At the end, a chat mode prompt string will be look like following:

"[INST] <<SYS>>
Always answer with emojis
<</SYS>>

How to go from Beijing to NY? [/INST]"

And the output of this prompt is like the following (consists of emojis with their names and unicode escape sequences):

The full-compliant, generic, production-ready, and battle-tested tensor frameworks should have support for a wide range of platforms, acceleration devices/processors/platforms, use cases, and lots of convertibility between data types, etc.

In LLaMA Nuts and Bolts scenario, some assumptions have been made to focus only on required set of details.

You are welcome to create issues to report any bugs or problems you encounter. At present, I'm not sure whether this project should be expanded to cover more concepts or not. Only time will tell 😊.

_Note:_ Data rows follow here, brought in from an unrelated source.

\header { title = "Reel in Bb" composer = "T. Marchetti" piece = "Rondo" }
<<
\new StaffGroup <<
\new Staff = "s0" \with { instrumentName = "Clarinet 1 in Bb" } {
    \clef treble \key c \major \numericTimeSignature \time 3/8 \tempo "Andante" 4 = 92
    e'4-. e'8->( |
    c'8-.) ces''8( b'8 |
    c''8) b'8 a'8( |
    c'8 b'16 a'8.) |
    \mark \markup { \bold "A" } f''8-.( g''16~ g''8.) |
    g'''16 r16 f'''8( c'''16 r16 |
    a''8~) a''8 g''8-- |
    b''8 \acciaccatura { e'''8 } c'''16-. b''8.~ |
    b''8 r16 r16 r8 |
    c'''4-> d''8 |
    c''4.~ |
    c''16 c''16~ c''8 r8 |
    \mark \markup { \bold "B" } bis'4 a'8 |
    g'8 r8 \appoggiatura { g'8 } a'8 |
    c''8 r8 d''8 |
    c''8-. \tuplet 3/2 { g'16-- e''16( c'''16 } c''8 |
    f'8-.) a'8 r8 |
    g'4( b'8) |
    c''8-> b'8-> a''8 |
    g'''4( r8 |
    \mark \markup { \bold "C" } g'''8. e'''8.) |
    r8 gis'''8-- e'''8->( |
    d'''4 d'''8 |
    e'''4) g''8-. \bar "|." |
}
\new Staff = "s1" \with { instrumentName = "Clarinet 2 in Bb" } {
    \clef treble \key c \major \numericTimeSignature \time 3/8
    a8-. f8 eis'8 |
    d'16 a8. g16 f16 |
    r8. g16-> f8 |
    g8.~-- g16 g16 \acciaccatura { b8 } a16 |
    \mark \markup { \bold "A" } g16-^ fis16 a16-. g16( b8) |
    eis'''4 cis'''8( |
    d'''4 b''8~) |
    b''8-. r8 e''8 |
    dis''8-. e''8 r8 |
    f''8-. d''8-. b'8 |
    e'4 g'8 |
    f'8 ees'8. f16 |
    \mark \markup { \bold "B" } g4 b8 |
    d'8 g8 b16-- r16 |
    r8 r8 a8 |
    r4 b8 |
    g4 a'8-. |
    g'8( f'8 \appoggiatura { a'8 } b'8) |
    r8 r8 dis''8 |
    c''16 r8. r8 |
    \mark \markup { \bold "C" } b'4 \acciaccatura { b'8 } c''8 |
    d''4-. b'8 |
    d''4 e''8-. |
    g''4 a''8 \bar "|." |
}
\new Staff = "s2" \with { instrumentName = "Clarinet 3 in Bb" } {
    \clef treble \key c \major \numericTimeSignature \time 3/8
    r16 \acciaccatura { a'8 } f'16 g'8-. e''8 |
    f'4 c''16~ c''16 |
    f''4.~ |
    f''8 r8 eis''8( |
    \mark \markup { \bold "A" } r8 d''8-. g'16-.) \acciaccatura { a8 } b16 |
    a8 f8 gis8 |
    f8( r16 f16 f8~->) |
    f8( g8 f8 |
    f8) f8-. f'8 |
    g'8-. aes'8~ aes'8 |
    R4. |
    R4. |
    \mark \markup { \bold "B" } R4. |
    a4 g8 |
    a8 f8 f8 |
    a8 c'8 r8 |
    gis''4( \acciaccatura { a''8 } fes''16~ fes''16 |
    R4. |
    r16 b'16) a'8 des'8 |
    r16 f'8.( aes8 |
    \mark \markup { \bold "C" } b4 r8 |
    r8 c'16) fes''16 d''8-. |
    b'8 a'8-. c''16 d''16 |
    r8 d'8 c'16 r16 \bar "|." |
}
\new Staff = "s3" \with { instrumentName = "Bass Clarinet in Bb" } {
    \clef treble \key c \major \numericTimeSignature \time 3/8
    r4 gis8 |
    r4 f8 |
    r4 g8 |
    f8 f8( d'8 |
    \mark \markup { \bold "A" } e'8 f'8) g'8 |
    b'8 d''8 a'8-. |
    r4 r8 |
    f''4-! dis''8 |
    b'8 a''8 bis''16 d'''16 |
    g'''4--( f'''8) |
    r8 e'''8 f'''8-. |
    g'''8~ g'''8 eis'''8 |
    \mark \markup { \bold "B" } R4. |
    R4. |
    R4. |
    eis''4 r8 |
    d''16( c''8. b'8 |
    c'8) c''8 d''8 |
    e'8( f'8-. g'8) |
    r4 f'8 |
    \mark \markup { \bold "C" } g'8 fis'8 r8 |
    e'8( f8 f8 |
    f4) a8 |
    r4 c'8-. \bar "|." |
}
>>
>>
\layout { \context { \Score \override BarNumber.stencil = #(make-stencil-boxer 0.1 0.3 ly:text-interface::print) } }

If you liked and found my project helpful and valuable, I would greatly appreciate it if you could give the repo a star ⭐ on GitHub. Your support and feedback not only help the project improve and grow but also contribute to reaching a wider audience within the community. Additionally, it motivates me to create even more innovative projects in the future.

I want to thank to contributors of the awesome sources which were referred during development of this project and writing this documentation. You can find these sources below, also in between the lines in code and documentation.

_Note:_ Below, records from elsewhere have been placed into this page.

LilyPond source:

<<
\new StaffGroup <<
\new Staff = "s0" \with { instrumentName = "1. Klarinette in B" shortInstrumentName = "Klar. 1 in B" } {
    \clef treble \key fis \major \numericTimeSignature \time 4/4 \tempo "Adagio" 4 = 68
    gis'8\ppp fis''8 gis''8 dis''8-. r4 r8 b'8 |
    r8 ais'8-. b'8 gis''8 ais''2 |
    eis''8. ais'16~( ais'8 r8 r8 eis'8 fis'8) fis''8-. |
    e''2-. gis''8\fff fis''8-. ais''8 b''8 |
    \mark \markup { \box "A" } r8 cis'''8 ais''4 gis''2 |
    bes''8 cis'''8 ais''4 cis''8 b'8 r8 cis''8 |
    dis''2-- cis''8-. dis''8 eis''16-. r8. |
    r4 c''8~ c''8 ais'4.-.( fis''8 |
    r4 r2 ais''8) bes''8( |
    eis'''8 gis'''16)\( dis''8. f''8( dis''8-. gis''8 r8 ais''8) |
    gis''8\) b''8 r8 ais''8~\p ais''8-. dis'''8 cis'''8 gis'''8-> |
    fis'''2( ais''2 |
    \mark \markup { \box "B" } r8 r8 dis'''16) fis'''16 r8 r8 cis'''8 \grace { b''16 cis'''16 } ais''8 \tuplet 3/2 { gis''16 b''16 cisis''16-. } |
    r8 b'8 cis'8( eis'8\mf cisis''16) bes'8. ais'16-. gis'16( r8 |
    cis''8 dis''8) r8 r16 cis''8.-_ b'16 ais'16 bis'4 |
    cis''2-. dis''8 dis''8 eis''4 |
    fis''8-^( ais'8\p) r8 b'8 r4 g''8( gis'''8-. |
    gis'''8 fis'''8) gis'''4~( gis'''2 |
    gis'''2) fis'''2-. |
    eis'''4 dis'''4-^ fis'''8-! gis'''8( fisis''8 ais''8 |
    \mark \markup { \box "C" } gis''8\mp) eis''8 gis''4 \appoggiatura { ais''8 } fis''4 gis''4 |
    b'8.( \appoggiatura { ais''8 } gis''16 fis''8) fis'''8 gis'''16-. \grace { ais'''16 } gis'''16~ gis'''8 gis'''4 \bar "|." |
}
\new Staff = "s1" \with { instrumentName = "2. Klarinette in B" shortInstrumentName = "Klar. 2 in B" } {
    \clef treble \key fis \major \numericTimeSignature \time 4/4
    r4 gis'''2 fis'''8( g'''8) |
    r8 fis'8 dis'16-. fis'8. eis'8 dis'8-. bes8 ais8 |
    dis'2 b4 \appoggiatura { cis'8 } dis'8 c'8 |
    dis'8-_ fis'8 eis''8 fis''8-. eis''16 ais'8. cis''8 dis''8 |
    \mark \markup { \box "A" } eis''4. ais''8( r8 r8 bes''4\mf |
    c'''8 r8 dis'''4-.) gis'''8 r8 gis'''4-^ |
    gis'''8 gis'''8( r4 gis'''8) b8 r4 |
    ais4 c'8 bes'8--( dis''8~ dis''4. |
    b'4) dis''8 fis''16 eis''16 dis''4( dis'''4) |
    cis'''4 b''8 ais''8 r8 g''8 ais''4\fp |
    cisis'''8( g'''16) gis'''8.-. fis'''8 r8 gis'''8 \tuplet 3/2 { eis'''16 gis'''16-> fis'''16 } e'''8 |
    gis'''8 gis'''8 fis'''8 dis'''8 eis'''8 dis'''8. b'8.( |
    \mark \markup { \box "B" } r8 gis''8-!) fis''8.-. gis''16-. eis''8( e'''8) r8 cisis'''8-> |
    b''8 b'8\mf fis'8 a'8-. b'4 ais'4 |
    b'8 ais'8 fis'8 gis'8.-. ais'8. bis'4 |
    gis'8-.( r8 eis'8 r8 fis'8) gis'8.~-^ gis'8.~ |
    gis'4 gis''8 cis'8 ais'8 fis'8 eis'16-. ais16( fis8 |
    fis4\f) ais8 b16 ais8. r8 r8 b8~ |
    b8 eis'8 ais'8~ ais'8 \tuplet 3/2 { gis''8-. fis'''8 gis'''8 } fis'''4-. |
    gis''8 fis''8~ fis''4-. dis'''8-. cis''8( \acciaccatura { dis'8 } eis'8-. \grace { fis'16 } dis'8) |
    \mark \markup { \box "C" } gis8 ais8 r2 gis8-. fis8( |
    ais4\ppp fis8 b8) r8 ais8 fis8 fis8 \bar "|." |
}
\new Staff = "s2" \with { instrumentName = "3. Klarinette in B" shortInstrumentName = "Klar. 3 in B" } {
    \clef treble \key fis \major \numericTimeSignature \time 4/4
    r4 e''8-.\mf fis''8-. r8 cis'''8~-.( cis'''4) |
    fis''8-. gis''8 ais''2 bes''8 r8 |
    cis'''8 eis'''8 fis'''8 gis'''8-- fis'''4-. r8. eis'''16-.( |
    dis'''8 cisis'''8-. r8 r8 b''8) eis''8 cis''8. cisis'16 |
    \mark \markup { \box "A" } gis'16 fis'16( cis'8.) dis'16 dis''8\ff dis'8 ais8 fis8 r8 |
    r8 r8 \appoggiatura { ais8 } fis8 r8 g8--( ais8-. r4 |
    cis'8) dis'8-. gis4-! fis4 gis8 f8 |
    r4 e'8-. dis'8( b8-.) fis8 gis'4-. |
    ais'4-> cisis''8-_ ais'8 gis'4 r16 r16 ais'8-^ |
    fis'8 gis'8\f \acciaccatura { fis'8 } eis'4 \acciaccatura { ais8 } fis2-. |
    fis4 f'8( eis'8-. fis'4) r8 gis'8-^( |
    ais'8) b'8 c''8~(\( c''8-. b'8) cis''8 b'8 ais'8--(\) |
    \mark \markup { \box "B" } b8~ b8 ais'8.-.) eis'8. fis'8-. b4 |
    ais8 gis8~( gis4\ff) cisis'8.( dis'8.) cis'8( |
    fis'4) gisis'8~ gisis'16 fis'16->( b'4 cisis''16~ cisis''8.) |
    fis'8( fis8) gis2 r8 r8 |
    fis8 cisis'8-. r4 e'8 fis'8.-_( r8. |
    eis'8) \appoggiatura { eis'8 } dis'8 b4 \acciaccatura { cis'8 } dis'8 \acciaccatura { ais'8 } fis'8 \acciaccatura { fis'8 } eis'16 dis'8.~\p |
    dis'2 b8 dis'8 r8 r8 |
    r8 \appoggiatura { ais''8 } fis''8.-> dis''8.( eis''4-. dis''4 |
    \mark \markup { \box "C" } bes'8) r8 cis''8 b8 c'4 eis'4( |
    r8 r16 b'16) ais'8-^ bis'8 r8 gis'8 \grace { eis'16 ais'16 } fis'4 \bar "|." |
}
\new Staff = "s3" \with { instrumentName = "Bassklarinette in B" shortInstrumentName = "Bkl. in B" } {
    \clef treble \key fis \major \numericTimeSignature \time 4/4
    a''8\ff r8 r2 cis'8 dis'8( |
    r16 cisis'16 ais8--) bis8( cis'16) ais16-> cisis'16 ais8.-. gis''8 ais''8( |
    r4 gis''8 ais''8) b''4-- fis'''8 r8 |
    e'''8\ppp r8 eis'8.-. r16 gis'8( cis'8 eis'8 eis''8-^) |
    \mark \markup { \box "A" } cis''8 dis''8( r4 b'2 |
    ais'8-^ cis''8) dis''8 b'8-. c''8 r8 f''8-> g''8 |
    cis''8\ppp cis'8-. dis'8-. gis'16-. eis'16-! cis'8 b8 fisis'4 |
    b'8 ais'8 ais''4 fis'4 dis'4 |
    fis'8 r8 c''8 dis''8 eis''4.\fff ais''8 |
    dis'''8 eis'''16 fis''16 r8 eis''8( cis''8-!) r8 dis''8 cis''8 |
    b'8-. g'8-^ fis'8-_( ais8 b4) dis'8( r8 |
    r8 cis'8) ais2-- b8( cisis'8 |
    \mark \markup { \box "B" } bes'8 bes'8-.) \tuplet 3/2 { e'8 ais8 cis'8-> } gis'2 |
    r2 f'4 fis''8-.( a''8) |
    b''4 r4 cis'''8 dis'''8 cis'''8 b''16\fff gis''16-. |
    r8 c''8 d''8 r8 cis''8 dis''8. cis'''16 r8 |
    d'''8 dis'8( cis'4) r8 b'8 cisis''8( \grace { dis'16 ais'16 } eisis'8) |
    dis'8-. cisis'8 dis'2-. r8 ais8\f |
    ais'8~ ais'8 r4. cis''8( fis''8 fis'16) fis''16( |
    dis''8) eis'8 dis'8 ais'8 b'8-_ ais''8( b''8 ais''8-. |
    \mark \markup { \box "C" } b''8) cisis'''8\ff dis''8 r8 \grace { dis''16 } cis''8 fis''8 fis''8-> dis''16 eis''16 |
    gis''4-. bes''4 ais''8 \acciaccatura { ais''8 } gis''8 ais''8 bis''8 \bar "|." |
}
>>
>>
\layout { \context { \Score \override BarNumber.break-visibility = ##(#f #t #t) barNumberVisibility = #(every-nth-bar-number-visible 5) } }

You can find a complete and categorized list of refereces in 19. REFERENCES chapter of the LLaMA Nuts and Bolts documentation.

The following resources are most crucial ones, but it's suggested that to check out the 19. REFERENCES chapter:

• Meta LLaMa website
• Original LLaMa 2 Python repository of Meta
• Georgi Gerganov's llama.cpp
• Wikipedia
• PyTorch Documentation
• Youtube - Andrej Karpathy - Let's build GPT: from scratch, in code, spelled out.
• Llama 2: Open Foundation and Fine-Tuned Chat Models
• LLaMA: Open and Efficient Foundation Language Models
• Attention Is All You Need
• Youtube - Umar Jamil - LLaMA explained: KV-Cache, Rotary Positional Embedding, RMS Norm, Grouped Query Attention, SwiGLU
• Youtube - DeepLearning Hero - RoPE (Rotary positional embeddings) explained: The positional workhorse of modern LLMs
• Youtube - Intermation - Computer Organization and Design Fundamentals - Ep 020: Unicode Code Points and UTF-8 Encoding
• Several documents, articles, and code samples: In the code and documentation of this project, you can find several code or document links that were cited.

LLaMA Nuts and Bolts is licensed under the Apache License, Version 2.0. See LICENSE for the full license text.